Work required: Make an exact copy of the records, with the images left out.

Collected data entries
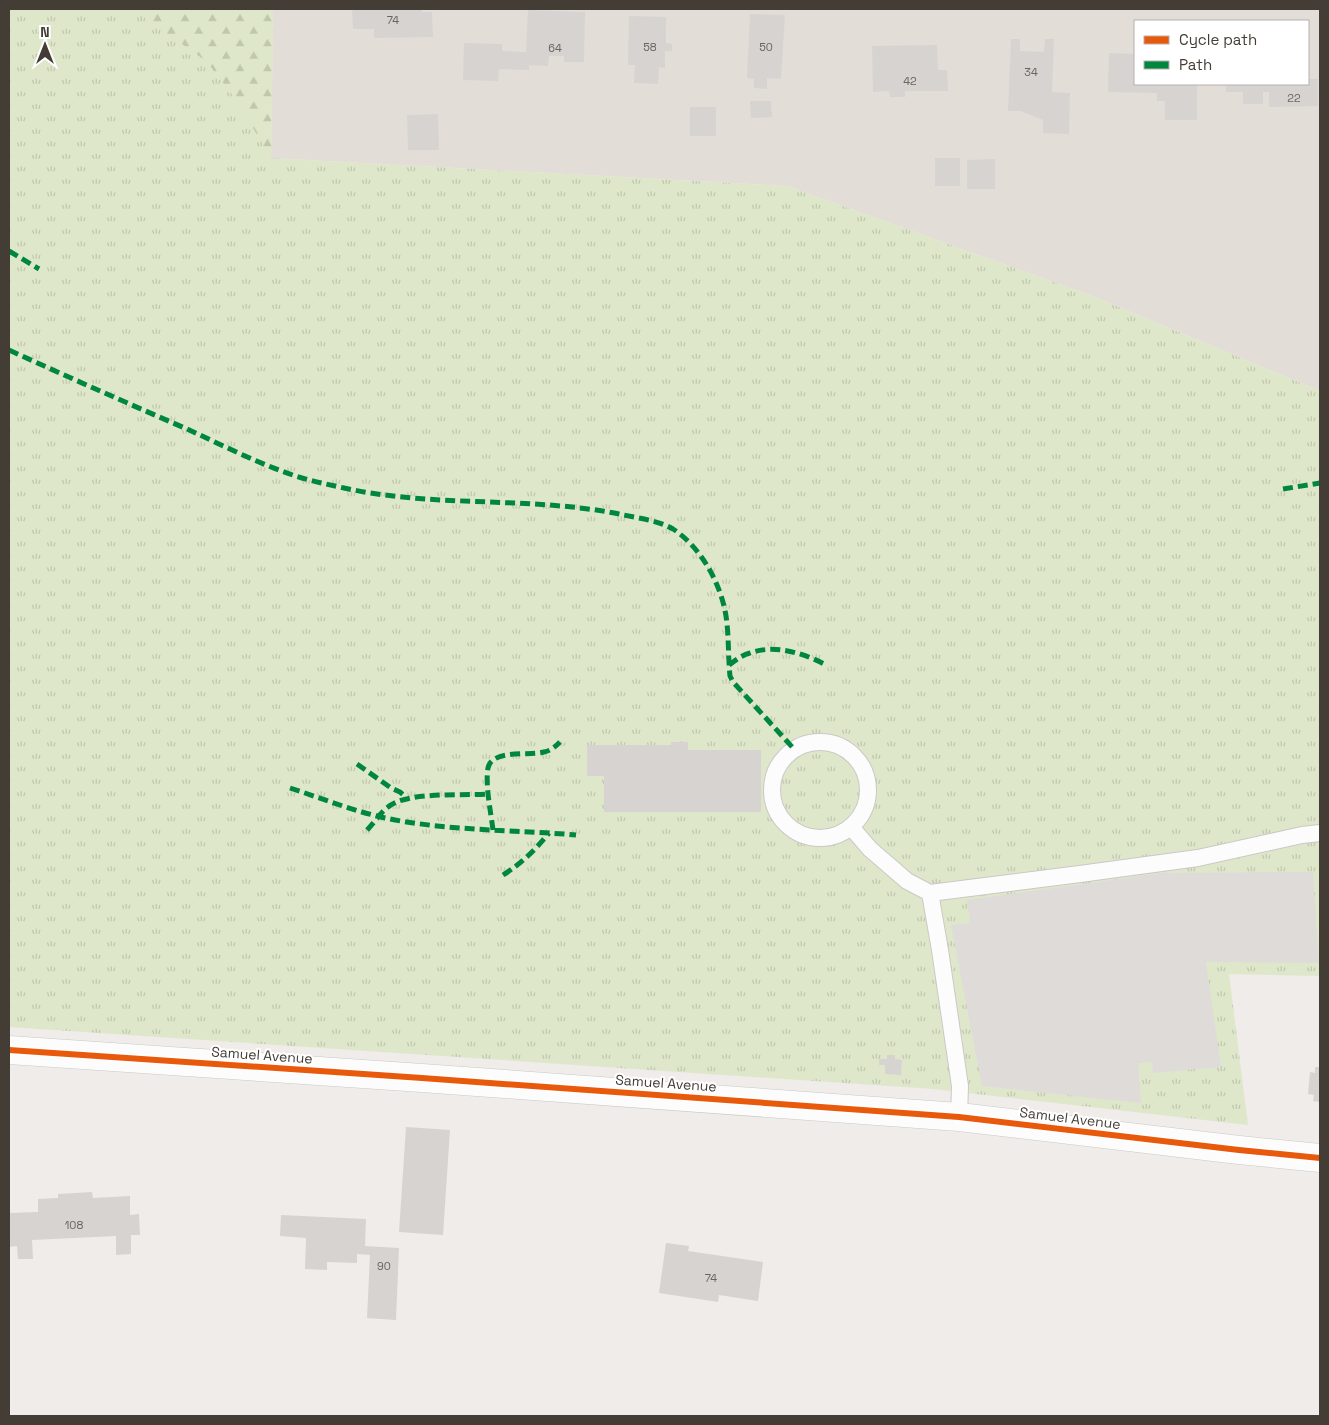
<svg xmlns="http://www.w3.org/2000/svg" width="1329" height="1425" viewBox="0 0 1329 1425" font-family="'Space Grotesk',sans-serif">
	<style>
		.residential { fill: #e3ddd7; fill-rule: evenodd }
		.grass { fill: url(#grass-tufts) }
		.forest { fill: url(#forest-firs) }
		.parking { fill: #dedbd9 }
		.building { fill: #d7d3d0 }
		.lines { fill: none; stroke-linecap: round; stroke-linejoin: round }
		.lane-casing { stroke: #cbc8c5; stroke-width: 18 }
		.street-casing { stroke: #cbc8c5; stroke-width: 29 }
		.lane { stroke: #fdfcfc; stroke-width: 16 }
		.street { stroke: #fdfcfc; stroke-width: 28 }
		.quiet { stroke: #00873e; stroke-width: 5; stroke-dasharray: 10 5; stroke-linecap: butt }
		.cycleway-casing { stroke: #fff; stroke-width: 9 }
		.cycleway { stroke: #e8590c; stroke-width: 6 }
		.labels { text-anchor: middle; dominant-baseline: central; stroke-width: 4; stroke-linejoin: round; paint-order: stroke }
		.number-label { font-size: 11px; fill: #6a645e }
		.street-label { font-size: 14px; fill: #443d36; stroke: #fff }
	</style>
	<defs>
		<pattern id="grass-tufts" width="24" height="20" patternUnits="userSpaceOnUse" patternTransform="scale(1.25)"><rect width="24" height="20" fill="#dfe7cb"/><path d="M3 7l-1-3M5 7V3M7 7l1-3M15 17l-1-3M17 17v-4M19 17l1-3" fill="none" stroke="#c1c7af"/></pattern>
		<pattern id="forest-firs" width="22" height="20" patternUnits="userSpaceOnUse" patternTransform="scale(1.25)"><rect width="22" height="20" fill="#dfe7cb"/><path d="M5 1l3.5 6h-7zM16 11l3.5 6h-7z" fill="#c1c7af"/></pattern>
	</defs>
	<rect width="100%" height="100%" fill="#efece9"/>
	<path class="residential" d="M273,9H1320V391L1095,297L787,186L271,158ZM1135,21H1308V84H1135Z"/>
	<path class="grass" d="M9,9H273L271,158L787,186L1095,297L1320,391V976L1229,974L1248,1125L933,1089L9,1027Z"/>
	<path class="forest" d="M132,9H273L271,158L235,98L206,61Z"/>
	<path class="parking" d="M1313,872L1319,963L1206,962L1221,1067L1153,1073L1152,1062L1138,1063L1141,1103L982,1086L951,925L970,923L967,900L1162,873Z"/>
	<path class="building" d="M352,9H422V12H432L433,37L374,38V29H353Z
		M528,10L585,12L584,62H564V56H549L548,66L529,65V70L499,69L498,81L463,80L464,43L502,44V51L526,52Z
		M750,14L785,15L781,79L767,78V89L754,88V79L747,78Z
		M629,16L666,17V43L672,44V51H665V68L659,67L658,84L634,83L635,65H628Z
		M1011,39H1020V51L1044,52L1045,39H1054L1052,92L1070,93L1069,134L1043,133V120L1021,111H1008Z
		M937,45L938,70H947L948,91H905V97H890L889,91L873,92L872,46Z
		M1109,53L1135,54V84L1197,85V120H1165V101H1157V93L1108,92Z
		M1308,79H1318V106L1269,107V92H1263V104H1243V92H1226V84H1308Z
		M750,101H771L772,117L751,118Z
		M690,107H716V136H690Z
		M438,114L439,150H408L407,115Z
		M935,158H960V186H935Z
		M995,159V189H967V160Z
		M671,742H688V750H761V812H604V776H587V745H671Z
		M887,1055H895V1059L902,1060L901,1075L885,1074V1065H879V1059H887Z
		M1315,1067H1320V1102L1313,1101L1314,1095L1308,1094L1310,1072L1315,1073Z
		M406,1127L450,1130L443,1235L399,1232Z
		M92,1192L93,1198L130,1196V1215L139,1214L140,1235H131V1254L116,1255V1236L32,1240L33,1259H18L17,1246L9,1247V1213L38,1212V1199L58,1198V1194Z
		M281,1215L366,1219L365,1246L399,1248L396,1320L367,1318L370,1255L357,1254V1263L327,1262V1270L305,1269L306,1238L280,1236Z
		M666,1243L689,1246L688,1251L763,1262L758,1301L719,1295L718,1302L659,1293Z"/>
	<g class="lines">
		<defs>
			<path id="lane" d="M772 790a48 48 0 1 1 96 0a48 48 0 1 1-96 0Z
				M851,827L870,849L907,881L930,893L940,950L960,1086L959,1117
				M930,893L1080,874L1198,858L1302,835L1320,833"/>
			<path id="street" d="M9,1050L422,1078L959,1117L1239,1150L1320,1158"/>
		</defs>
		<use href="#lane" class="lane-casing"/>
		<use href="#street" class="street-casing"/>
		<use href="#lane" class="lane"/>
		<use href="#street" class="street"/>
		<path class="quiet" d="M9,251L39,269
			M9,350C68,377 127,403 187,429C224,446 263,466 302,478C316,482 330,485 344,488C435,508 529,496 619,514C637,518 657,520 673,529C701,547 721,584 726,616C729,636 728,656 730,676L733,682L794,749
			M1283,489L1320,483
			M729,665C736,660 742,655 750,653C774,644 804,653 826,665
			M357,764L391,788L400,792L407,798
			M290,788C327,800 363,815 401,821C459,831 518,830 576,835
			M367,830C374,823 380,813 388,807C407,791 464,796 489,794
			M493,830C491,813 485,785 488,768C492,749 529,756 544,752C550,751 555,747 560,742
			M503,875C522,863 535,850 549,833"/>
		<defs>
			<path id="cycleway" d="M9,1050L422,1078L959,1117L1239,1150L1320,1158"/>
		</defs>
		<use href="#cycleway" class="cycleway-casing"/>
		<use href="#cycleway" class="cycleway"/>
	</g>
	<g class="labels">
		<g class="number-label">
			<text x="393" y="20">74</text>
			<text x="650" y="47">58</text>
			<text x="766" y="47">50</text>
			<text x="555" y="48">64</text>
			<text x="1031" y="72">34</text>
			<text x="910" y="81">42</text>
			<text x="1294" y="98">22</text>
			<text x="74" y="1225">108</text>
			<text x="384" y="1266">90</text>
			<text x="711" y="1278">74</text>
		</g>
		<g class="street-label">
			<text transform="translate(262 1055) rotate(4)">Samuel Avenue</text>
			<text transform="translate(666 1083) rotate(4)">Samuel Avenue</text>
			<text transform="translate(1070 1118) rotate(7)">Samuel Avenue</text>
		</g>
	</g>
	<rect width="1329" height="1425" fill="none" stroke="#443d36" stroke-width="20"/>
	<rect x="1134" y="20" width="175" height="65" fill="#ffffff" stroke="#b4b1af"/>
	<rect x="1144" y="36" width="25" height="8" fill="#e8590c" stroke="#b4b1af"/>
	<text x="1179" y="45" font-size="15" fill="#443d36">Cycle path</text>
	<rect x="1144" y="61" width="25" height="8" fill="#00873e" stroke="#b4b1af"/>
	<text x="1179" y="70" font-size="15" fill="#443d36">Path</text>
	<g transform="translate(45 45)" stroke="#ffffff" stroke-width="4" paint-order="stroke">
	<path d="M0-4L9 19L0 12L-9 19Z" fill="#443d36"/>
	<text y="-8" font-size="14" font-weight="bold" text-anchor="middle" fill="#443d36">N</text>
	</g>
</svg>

Written solution:
<svg xmlns="http://www.w3.org/2000/svg" width="1329" height="1425" viewBox="0 0 1329 1425" font-family="'Space Grotesk',sans-serif">
	<style>
		.residential { fill: #e3ddd7; fill-rule: evenodd }
		.grass { fill: url(#grass-tufts) }
		.forest { fill: url(#forest-firs) }
		.parking { fill: #dedbd9 }
		.building { fill: #d7d3d0 }
		.lines { fill: none; stroke-linecap: round; stroke-linejoin: round }
		.lane-casing { stroke: #cbc8c5; stroke-width: 18 }
		.street-casing { stroke: #cbc8c5; stroke-width: 29 }
		.lane { stroke: #fdfcfc; stroke-width: 16 }
		.street { stroke: #fdfcfc; stroke-width: 28 }
		.quiet { stroke: #00873e; stroke-width: 5; stroke-dasharray: 10 5; stroke-linecap: butt }
		.cycleway-casing { stroke: #fff; stroke-width: 9 }
		.cycleway { stroke: #e8590c; stroke-width: 6 }
		.labels { text-anchor: middle; dominant-baseline: central; stroke-width: 4; stroke-linejoin: round; paint-order: stroke }
		.number-label { font-size: 11px; fill: #6a645e }
		.street-label { font-size: 14px; fill: #443d36; stroke: #fff }
	</style>
	<defs>
		<pattern id="grass-tufts" width="24" height="20" patternUnits="userSpaceOnUse" patternTransform="scale(1.25)"><rect width="24" height="20" fill="#dfe7cb"/><path d="M3 7l-1-3M5 7V3M7 7l1-3M15 17l-1-3M17 17v-4M19 17l1-3" fill="none" stroke="#c1c7af"/></pattern>
		<pattern id="forest-firs" width="22" height="20" patternUnits="userSpaceOnUse" patternTransform="scale(1.25)"><rect width="22" height="20" fill="#dfe7cb"/><path d="M5 1l3.5 6h-7zM16 11l3.5 6h-7z" fill="#c1c7af"/></pattern>
	</defs>
	<rect width="100%" height="100%" fill="#efece9"/>
	<path class="residential" d="M273,9H1320V391L1095,297L787,186L271,158ZM1135,21H1308V84H1135Z"/>
	<path class="grass" d="M9,9H273L271,158L787,186L1095,297L1320,391V976L1229,974L1248,1125L933,1089L9,1027Z"/>
	<path class="forest" d="M132,9H273L271,158L235,98L206,61Z"/>
	<path class="parking" d="M1313,872L1319,963L1206,962L1221,1067L1153,1073L1152,1062L1138,1063L1141,1103L982,1086L951,925L970,923L967,900L1162,873Z"/>
	<path class="building" d="M352,9H422V12H432L433,37L374,38V29H353Z
		M528,10L585,12L584,62H564V56H549L548,66L529,65V70L499,69L498,81L463,80L464,43L502,44V51L526,52Z
		M750,14L785,15L781,79L767,78V89L754,88V79L747,78Z
		M629,16L666,17V43L672,44V51H665V68L659,67L658,84L634,83L635,65H628Z
		M1011,39H1020V51L1044,52L1045,39H1054L1052,92L1070,93L1069,134L1043,133V120L1021,111H1008Z
		M937,45L938,70H947L948,91H905V97H890L889,91L873,92L872,46Z
		M1109,53L1135,54V84L1197,85V120H1165V101H1157V93L1108,92Z
		M1308,79H1318V106L1269,107V92H1263V104H1243V92H1226V84H1308Z
		M750,101H771L772,117L751,118Z
		M690,107H716V136H690Z
		M438,114L439,150H408L407,115Z
		M935,158H960V186H935Z
		M995,159V189H967V160Z
		M671,742H688V750H761V812H604V776H587V745H671Z
		M887,1055H895V1059L902,1060L901,1075L885,1074V1065H879V1059H887Z
		M1315,1067H1320V1102L1313,1101L1314,1095L1308,1094L1310,1072L1315,1073Z
		M406,1127L450,1130L443,1235L399,1232Z
		M92,1192L93,1198L130,1196V1215L139,1214L140,1235H131V1254L116,1255V1236L32,1240L33,1259H18L17,1246L9,1247V1213L38,1212V1199L58,1198V1194Z
		M281,1215L366,1219L365,1246L399,1248L396,1320L367,1318L370,1255L357,1254V1263L327,1262V1270L305,1269L306,1238L280,1236Z
		M666,1243L689,1246L688,1251L763,1262L758,1301L719,1295L718,1302L659,1293Z"/>
	<g class="lines">
		<defs>
			<path id="lane" d="M772 790a48 48 0 1 1 96 0a48 48 0 1 1-96 0Z
				M851,827L870,849L907,881L930,893L940,950L960,1086L959,1117
				M930,893L1080,874L1198,858L1302,835L1320,833"/>
			<path id="street" d="M9,1050L422,1078L959,1117L1239,1150L1320,1158"/>
		</defs>
		<use href="#lane" class="lane-casing"/>
		<use href="#street" class="street-casing"/>
		<use href="#lane" class="lane"/>
		<use href="#street" class="street"/>
		<path class="quiet" d="M9,251L39,269
			M9,350C68,377 127,403 187,429C224,446 263,466 302,478C316,482 330,485 344,488C435,508 529,496 619,514C637,518 657,520 673,529C701,547 721,584 726,616C729,636 728,656 730,676L733,682L794,749
			M1283,489L1320,483
			M729,665C736,660 742,655 750,653C774,644 804,653 826,665
			M357,764L391,788L400,792L407,798
			M290,788C327,800 363,815 401,821C459,831 518,830 576,835
			M367,830C374,823 380,813 388,807C407,791 464,796 489,794
			M493,830C491,813 485,785 488,768C492,749 529,756 544,752C550,751 555,747 560,742
			M503,875C522,863 535,850 549,833"/>
		<defs>
			<path id="cycleway" d="M9,1050L422,1078L959,1117L1239,1150L1320,1158"/>
		</defs>
		<use href="#cycleway" class="cycleway-casing"/>
		<use href="#cycleway" class="cycleway"/>
	</g>
	<g class="labels">
		<g class="number-label">
			<text x="393" y="20">74</text>
			<text x="650" y="47">58</text>
			<text x="766" y="47">50</text>
			<text x="555" y="48">64</text>
			<text x="1031" y="72">34</text>
			<text x="910" y="81">42</text>
			<text x="1294" y="98">22</text>
			<text x="74" y="1225">108</text>
			<text x="384" y="1266">90</text>
			<text x="711" y="1278">74</text>
		</g>
		<g class="street-label">
			<text transform="translate(262 1055) rotate(4)">Samuel Avenue</text>
			<text transform="translate(666 1083) rotate(4)">Samuel Avenue</text>
			<text transform="translate(1070 1118) rotate(7)">Samuel Avenue</text>
		</g>
	</g>
	<rect width="1329" height="1425" fill="none" stroke="#443d36" stroke-width="20"/>
	<rect x="1134" y="20" width="175" height="65" fill="#ffffff" stroke="#b4b1af"/>
	<rect x="1144" y="36" width="25" height="8" fill="#e8590c" stroke="#b4b1af"/>
	<text x="1179" y="45" font-size="15" fill="#443d36">Cycle path</text>
	<rect x="1144" y="61" width="25" height="8" fill="#00873e" stroke="#b4b1af"/>
	<text x="1179" y="70" font-size="15" fill="#443d36">Path</text>
	<g transform="translate(45 45)" stroke="#ffffff" stroke-width="4" paint-order="stroke">
	<path d="M0-4L9 19L0 12L-9 19Z" fill="#443d36"/>
	<text y="-8" font-size="14" font-weight="bold" text-anchor="middle" fill="#443d36">N</text>
	</g>
</svg>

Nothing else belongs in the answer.